● Exercise prompt: Check every line of the data below for the word "give". Copy the ones that have it.

══ Data in this exercise ══

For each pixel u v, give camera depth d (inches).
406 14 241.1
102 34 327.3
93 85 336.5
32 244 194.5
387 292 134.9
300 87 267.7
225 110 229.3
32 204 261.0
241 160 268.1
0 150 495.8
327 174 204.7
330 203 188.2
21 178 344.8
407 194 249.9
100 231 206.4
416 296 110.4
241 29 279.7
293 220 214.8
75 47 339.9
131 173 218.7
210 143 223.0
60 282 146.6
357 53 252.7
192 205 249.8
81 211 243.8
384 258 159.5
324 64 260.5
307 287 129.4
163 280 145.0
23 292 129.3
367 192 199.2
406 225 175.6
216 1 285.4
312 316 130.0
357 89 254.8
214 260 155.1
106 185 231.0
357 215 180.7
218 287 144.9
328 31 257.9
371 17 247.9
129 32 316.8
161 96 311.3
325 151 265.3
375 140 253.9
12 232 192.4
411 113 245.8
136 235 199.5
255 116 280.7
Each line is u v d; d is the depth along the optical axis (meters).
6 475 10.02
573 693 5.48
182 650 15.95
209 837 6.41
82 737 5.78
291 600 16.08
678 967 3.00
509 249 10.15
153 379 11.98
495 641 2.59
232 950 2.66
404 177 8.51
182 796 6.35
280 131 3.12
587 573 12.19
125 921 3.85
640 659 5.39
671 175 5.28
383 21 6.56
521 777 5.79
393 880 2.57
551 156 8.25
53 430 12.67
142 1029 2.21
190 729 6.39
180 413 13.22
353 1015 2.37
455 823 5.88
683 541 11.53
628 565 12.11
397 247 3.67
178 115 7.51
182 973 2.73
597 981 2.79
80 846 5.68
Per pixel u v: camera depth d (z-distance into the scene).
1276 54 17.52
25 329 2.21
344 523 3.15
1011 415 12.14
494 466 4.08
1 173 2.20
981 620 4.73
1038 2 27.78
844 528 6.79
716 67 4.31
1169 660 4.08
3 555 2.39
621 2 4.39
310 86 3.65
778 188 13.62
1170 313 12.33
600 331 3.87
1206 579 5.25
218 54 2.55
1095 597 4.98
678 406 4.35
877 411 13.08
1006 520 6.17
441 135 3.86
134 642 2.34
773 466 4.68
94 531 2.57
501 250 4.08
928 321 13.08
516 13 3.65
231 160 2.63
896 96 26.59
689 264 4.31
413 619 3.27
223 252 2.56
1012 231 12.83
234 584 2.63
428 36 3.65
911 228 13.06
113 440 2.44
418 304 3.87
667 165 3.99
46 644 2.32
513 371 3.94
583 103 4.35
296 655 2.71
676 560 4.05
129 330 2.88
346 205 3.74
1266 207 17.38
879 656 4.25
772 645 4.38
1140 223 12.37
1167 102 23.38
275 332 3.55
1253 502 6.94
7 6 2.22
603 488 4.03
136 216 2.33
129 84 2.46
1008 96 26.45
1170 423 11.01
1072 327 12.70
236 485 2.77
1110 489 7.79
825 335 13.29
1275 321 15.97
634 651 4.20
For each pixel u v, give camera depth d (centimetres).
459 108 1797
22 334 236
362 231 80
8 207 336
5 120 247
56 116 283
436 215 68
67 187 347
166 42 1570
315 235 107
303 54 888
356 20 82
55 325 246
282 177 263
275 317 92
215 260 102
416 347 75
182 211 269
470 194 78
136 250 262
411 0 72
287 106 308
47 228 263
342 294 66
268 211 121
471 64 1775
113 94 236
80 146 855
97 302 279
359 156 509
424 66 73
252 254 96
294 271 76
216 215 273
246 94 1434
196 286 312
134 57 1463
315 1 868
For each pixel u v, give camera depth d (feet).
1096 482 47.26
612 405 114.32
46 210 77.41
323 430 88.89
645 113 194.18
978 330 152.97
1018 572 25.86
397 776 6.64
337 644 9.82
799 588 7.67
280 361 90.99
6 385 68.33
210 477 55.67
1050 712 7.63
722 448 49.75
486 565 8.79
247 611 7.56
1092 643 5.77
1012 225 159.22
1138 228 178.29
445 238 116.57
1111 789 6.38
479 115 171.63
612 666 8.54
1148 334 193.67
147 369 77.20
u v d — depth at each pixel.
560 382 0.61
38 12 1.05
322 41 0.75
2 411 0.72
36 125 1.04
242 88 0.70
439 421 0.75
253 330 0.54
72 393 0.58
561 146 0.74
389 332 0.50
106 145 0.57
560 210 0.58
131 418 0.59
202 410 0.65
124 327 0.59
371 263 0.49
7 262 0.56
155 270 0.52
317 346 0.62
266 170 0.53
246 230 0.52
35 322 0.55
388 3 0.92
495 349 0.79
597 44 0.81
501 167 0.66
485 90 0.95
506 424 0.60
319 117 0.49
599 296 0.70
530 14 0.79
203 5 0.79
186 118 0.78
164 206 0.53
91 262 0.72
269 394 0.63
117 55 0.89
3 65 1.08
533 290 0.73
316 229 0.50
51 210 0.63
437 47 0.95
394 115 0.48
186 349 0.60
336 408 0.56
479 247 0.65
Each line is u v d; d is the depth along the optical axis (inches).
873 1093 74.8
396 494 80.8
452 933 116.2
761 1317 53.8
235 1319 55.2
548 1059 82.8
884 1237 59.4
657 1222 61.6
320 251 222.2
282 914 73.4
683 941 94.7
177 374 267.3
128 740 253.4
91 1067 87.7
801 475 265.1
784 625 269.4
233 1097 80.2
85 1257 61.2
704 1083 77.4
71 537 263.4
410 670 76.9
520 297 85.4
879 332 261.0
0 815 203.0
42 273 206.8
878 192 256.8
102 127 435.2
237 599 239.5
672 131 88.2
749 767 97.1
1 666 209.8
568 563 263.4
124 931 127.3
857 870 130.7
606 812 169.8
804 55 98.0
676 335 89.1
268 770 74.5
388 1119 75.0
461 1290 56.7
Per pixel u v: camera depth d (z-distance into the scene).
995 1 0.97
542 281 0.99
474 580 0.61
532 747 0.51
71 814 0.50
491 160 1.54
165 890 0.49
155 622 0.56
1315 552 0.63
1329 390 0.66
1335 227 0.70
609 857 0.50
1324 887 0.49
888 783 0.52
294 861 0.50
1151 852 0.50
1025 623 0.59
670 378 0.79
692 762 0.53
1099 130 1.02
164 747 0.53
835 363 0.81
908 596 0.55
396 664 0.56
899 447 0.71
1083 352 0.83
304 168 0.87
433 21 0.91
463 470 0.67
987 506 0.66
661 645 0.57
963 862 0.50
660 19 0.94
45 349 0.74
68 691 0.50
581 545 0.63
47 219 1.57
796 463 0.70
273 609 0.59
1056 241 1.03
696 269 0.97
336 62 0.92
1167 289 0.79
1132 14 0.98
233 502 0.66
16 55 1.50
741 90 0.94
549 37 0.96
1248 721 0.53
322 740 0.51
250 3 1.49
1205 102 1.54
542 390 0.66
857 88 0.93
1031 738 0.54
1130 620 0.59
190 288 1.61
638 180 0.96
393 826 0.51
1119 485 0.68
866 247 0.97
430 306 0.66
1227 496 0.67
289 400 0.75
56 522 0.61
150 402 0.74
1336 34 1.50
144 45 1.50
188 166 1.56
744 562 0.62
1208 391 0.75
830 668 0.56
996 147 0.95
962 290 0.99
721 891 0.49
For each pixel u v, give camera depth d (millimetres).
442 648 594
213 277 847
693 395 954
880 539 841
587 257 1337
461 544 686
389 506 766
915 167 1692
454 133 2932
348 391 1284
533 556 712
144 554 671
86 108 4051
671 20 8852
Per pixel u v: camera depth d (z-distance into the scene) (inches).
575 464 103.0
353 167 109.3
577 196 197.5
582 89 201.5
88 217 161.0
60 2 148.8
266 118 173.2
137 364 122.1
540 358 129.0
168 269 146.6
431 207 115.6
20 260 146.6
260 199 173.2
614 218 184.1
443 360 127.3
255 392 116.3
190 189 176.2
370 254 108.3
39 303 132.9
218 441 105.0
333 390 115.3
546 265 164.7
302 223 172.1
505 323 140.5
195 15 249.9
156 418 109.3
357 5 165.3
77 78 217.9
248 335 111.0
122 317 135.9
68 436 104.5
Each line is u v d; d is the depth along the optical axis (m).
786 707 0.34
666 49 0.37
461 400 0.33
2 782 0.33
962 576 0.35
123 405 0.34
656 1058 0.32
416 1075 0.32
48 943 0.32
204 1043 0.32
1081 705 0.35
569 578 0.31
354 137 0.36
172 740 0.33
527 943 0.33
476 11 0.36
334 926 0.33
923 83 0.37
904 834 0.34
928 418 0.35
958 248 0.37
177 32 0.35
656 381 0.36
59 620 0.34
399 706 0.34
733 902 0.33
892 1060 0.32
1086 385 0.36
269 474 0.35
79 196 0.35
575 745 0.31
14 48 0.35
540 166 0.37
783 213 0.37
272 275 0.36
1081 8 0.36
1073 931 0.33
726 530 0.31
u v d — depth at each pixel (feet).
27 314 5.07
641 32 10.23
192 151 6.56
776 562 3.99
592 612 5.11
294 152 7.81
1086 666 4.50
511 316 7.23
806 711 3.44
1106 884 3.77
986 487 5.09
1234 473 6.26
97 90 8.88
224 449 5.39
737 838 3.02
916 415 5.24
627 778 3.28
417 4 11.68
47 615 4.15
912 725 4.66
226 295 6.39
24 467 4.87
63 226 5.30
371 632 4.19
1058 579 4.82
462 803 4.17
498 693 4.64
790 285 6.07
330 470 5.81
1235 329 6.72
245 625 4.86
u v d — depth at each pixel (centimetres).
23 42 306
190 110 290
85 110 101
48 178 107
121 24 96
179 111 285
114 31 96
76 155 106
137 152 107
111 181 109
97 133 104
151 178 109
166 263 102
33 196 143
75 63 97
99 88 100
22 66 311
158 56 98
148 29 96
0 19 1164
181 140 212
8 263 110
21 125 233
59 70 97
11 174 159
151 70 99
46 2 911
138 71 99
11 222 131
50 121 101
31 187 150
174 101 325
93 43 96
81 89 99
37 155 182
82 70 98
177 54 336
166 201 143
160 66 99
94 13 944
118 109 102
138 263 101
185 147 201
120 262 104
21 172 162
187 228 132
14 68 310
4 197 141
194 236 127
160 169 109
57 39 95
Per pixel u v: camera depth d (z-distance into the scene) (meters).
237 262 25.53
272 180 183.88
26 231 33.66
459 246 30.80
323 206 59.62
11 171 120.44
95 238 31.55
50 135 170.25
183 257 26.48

═══

● Solution for this task:
For each pixel u v, give camera depth d (inches).
For each pixel u v, give camera depth d (centimetres).
For each pixel u v, give camera depth d (feet).
For each pixel u v, give camera depth d (millimetres).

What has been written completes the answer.